----- Source data

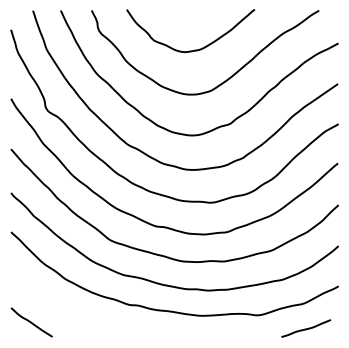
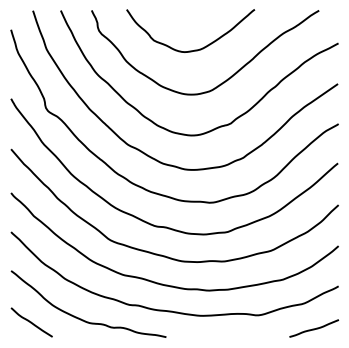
curve at (81, 318): none -> present
curve at (306, 328) position: (306, 328) -> (314, 328)
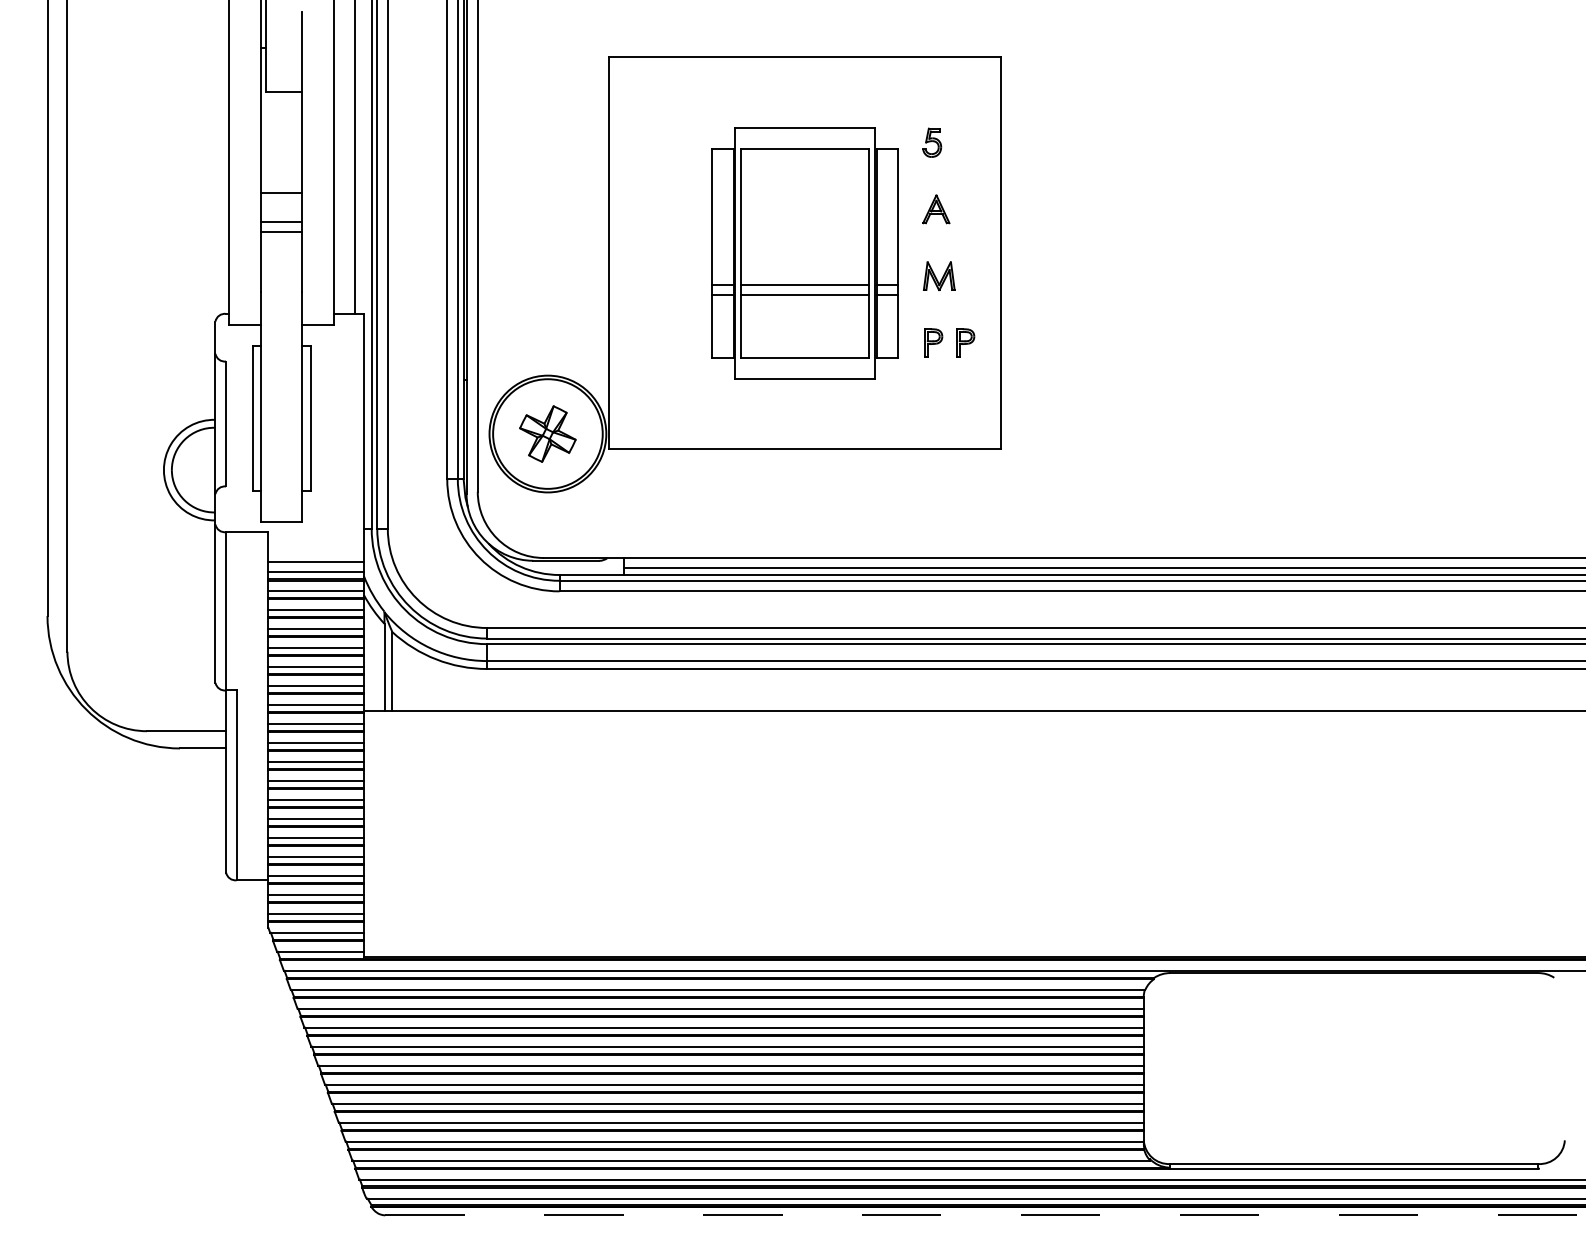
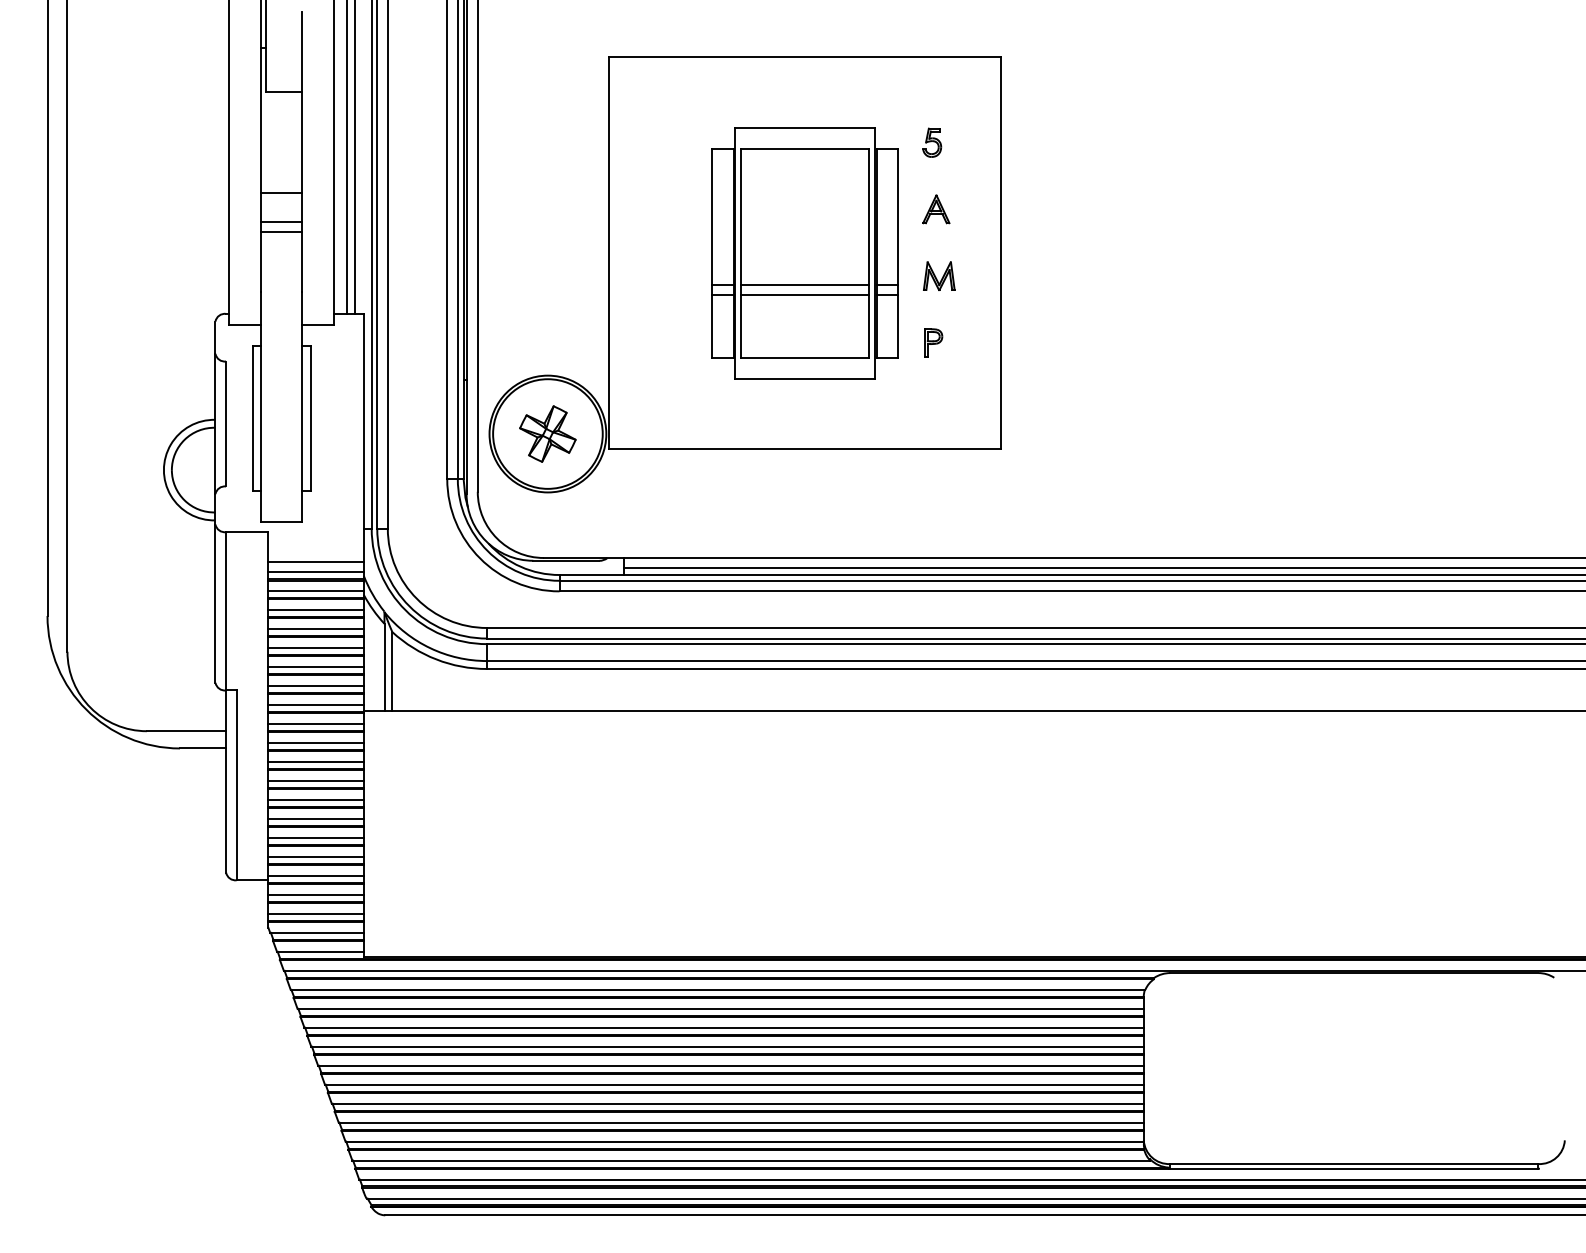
line at (347, 157): none -> present
part at (965, 342): present -> none
line at (986, 1215): dashed -> solid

----------

# Written exercise
Reproduce every text line of the material above word for word, leaving out the pictures.

# Task response
curve at (81, 318): none -> present
curve at (306, 328) position: (306, 328) -> (314, 328)
line at (347, 157): none -> present
part at (965, 342): present -> none
line at (986, 1215): dashed -> solid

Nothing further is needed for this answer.